The answer must be an exact copy of the records below, with every picture left out.

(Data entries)
──────
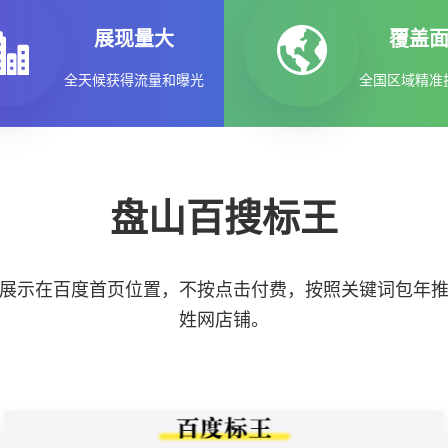
展现量大
覆盖
全天候获得流量和曝光
全国区域精准
盘山百搜标王
展示在百度首页位置，不按点击付费，按照关键词包年
姓网店铺。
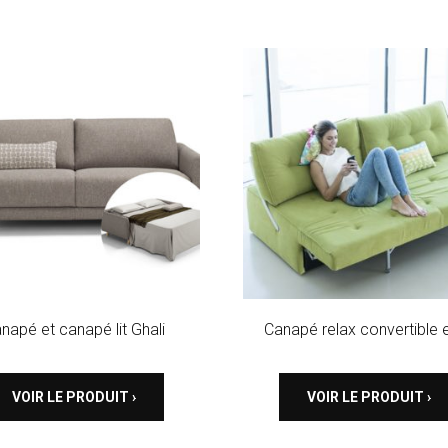
napé et canapé lit Ghali
Canapé relax convertible en
VOIR LE PRODUIT ›
VOIR LE PRODUIT ›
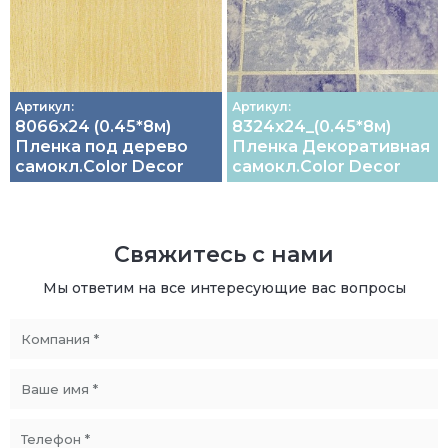
Артикул:
Артикул:
8066х24 (0.45*8м)
8324х24_(0.45*8м)
Пленка под дерево
Пленка Декоративная
самокл.Color Decor
самокл.Color Decor
Свяжитесь с нами
Мы ответим на все интересующие вас вопросы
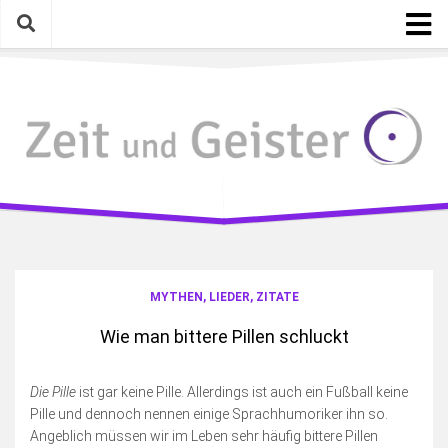
Skip
to
content
Startseite
Kategorien
Geschichte mit Gegenwart
Mythen, Lieder, Zitate
Gelesen, Gesehen, Gehört
Eigenarten & Eigenartiges
Photographica
MYTHEN, LIEDER, ZITATE
Meinungen, Gedanken, Ideen
Wie man bittere Pillen schluckt
Schreiben & Bloggen an sich
Fotosamstag
Die Pille
ist gar keine Pille. Allerdings ist auch ein Fußball keine
Pille und dennoch nennen einige Sprachhumoriker ihn so.
Die wilde Kamera
Angeblich müssen wir im Leben sehr häufig bittere Pillen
──────
- [WRITTEN ANSWER]:
展现量大
覆盖
全天候获得流量和曝光
全国区域精准
盘山百搜标王
展示在百度首页位置，不按点击付费，按照关键词包年
姓网店铺。
napé et canapé lit Ghali
Canapé relax convertible en
VOIR LE PRODUIT ›
VOIR LE PRODUIT ›
Артикул:
Артикул:
8066х24 (0.45*8м)
8324х24_(0.45*8м)
Пленка под дерево
Пленка Декоративная
самокл.Color Decor
самокл.Color Decor
Свяжитесь с нами
Мы ответим на все интересующие вас вопросы
Skip
to
content
Startseite
Kategorien
Geschichte mit Gegenwart
Mythen, Lieder, Zitate
Gelesen, Gesehen, Gehört
Eigenarten & Eigenartiges
Photographica
MYTHEN, LIEDER, ZITATE
Meinungen, Gedanken, Ideen
Wie man bittere Pillen schluckt
Schreiben & Bloggen an sich
Fotosamstag
Die Pille
ist gar keine Pille. Allerdings ist auch ein Fußball keine
Pille und dennoch nennen einige Sprachhumoriker ihn so.
Die wilde Kamera
Angeblich müssen wir im Leben sehr häufig bittere Pillen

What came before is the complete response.